The primary purpose of the International Monetary Fund's bi-annual Global Financial System Review, of GFSR, is to focus the mind. The fund achieves its goal by throwing around numbers.







In its latest report, released Tuesday in Washington, the fund's message could be summed up this way: yes, the financial crisis is behind us, but there is razor-thin margin for error. The IMF says governments should resist the urge to pull the plug on the support measures they created for their banks. Too many of the world's financial institutions remain too shaky to be left to walk on their own.







José Vinals, director of the monetary and capital markets department, is especially worried about the more than $4-trillion (U.S.) in debt that banks must refinance over the next 24 months. Mr. Vinals warned about this in April and he's disappointed that no one seems to be listening. "There has been little progress in lengthening the maturity of their funding," the IMF says in the GFSR.





If the recovery was stronger, this probably wouldn't be such a concern. Unfortunately, the recovery isn't strong, as fears about a "double-dip" recession linger. If the worst-case scenario came to pass, it's a safe bet that banks would have to offer significantly higher yields on their bonds than they are currently paying. Banks also will be competing with a massive supply of government debt over the next couple of years, which also could push up their funding costs.

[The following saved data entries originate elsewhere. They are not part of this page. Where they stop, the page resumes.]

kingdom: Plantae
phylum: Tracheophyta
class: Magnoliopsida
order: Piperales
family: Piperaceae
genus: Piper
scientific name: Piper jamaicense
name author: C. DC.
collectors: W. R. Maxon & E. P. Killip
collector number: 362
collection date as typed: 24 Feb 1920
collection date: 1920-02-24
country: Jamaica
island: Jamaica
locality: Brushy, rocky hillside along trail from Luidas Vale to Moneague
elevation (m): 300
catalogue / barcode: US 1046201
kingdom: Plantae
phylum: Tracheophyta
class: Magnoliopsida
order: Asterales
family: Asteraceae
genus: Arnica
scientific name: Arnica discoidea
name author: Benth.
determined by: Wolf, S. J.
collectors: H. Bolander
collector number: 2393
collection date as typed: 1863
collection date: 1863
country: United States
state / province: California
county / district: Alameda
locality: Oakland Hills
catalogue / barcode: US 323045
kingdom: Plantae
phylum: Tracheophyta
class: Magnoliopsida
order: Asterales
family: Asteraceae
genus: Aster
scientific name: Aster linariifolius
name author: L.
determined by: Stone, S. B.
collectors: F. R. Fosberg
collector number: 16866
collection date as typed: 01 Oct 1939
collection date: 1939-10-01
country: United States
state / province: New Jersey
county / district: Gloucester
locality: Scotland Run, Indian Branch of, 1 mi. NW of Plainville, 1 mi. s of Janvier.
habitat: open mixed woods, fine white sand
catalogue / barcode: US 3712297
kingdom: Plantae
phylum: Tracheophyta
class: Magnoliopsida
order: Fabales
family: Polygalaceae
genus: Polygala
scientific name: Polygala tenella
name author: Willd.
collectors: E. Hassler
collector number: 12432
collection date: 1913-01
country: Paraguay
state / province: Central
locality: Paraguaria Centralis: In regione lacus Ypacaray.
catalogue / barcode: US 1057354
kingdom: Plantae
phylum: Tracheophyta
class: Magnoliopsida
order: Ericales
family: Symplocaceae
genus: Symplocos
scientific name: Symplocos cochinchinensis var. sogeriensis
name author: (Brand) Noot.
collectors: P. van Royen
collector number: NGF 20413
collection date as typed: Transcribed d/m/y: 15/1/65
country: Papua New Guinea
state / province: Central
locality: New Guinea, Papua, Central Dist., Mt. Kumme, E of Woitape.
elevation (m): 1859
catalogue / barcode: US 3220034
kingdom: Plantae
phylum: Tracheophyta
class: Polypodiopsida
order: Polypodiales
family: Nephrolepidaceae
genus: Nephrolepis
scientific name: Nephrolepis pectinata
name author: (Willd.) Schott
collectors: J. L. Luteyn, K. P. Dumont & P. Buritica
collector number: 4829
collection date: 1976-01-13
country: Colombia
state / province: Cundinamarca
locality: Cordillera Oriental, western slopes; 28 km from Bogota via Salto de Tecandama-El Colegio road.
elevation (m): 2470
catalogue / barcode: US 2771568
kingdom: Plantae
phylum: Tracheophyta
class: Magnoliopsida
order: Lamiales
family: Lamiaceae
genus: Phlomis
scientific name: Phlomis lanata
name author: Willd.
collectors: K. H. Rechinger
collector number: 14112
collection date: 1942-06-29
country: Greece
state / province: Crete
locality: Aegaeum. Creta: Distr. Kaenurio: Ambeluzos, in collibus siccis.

Refunding is an especially pressing concern for continental Europe, where banks depend on wholesale debt markets for 40 per cent of their funding, compared with about 25 per cent in the U.S., Japan and Britain, which back more of their lending with the deposits. (European banks' balance sheets tend to be larger than U.S. banks because European lenders keep their mortgages and public-sector lending on their books. In the U.S., most of the mortgage-lending is backed by government agencies such as Fannie Mae and municipalities seek funds by selling bonds rather than borrowing from banks.)







The other big number in the GFSR is this one: $13-billion. That's the amount of capital five large banks would have to raise to maintain a tier 1 common capital ratio of 4 per cent if there was a "double dip" in real estate prices, according to a stress test the IMF ran on the U.S.'s 40 biggest bank holding companies. That number would be much bigger if Fannie Mae and the other government-backed housing agencies weren't responsible for almost all of the new home lending.







The IMF remains extremely concerned about the state of the U.S. real estate market. Under the fund's double-dip house price scenario, without capital injections, credit growth would average 10 per cent between 2010 and 2012, low by historic levels.







Credit growth averaged 23 per cent between 1993 and 1996, following the Savings and Loan crisis, and 15 per cent between 2004 and 2007, after the recession of 2002-2003.